▸ Passage for review
————————

Melt-Up on the Mind as U.S. Stock Advance Hits Euphoria
(Bloomberg) -- U.S. stocks took the stairs during the six-month slog back from February’s market correction. Signs are mounting that investors expect them to ride the elevator even higher.
The S&P 500 Index has posted four straight all-time highs after Wednesday’s advance to gain 3.4 percent in the last 10 sessions alone, popping the benchmark above 2,900.
The surge pushed the gauge into overbought territory for the first time since Jan. 29 -- when market euphoria sent global equities into technically stretched waters ahead of a violent correction.
Market strategists don’t expect a repeat. Wall Street’s biggest cohort of bulls has ratcheted up estimates for where stocks end the year, with Barclays and Weeden & Co. now expecting the S&P 500 to hit 3,000 -- less than 3 percent above Wednesday’s close. That’d give the equity benchmark a 12 percent gain for the year.
The buy-side might play a major role in those predictions coming true.
The correlation between the S&P 500 and an index of hedge funds is near its weakest in the past five years, a sign that buy-side investors might feel pressure to boost their exposure to risk assets to avoid being left further behind.
The ratio of bearish option bets to bullish ones is waning as the S&P 500 keeps churning out records. That implies investors may be loading up on derivatives as way to make up for lost ground should 2018 deliver a year-end rally similar to last year’s, when stocks closed with a 6.1 percent fourth-quarter surge.
And the dynamic playing out in the options market might just be getting started.
“Melt-up protection, that tends to happen really when you start to see new highs in the S&P,” said Maneesh Deshpande, head of U.S. equity and global derivatives strategy at Barclays. “Now we’re just getting there, so in my opinion I think the next few weeks are going to be key as we break out, that’s when you start to see a scramble.”
Buoyant appetite for call options may offer one explanation for why the Cboe Volatility Index, also known as the VIX or Wall Street’s fear gauge, rose in tandem with equities in recent sessions. A similar situation preceded the record spike in volatility earlier this year that abruptly ended the previous stretch of all-time highs for U.S. stocks. However, key differences suggest a precise repeat of that episode isn’t in the offing.

————————

▸ Given information
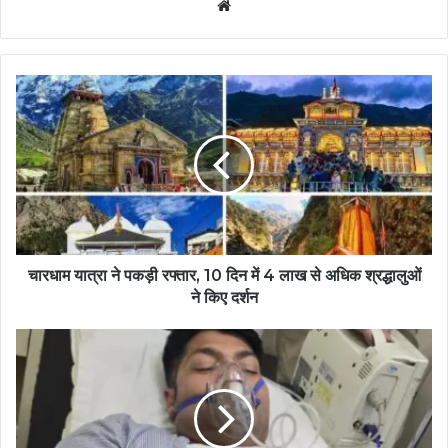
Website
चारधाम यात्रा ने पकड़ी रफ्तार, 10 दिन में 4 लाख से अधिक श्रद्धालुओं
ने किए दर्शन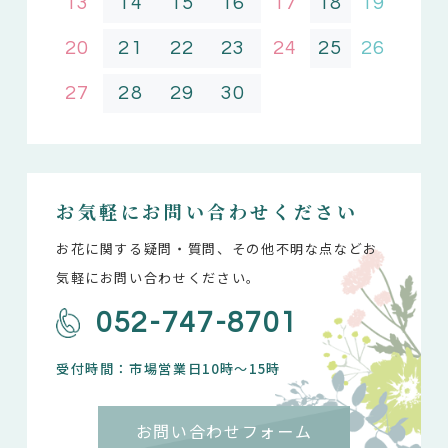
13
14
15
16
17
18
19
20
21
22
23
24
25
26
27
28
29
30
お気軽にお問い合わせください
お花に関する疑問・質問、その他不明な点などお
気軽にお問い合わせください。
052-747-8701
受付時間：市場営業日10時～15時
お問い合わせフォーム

————————

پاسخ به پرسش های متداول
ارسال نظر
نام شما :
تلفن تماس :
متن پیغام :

————————

▸ Work order 1
List every percentage figure that appears in the article on the S&P 500 rally.
▸ Work order 2
Translate this sentence from the article on the S&P 500 rally into Spanish: "The buy-side might play a major role in those predictions coming true."
▸ Work order 3
For each statement, say whether it agrees with the article on the S&P 500 rally, and quote the words that decide it.
(a) The S&P 500 gained 3.4 percent over the last 10 sessions.
(b) Barclays expects the S&P 500 to reach 2,900 by the end of the year.
(c) The ratio of bearish option bets to bullish ones is rising.

▸ Final answer 1
3.4 percent
less than 3 percent
12 percent
6.1 percent

▸ Final answer 2
El lado comprador podría desempeñar un papel importante en que esas predicciones se cumplan.

▸ Final answer 3
(a) Yes: "gain 3.4 percent in the last 10 sessions alone"
(b) No: "with Barclays and Weeden & Co. now expecting the S&P 500 to hit 3,000"
(c) No: "The ratio of bearish option bets to bullish ones is waning"